— Extracted data —
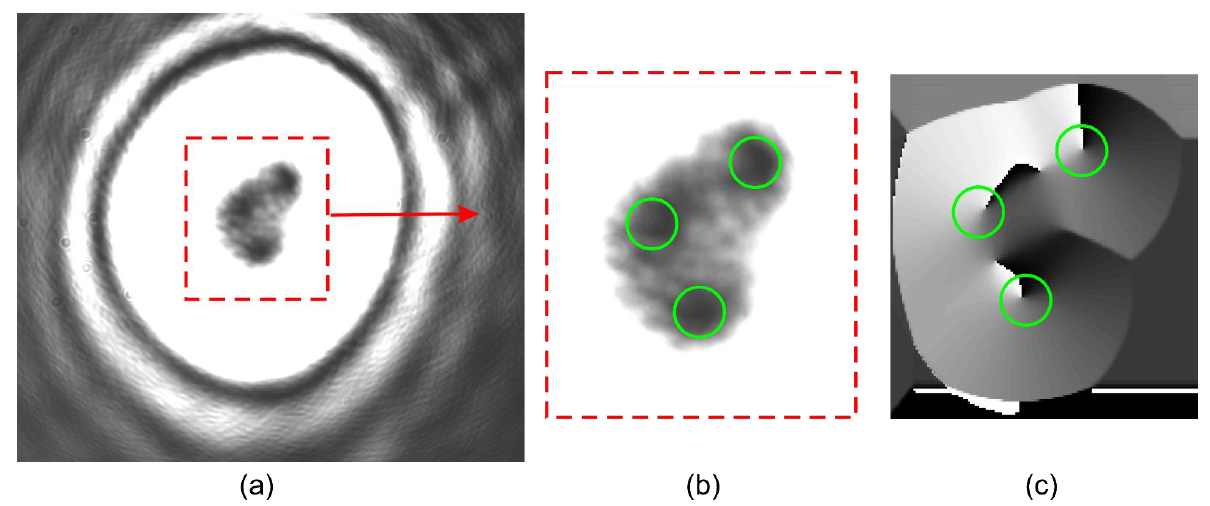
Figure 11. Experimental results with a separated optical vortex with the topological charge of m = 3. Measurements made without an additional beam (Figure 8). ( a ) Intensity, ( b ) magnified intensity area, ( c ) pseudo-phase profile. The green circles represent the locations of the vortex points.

==

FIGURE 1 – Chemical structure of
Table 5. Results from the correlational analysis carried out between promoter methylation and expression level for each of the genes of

— Required action —
Your answer should be the lines of the listing above between the line holding "FIGURE 1 – Chemical structure of" and the line holding "Table 5. Results", inclusive, restated word for word and alone.

— Problem solution —
FIGURE 1 – Chemical structure of
Table 5. Results from the correlational analysis carried out between promoter methylation and expression level for each of the genes of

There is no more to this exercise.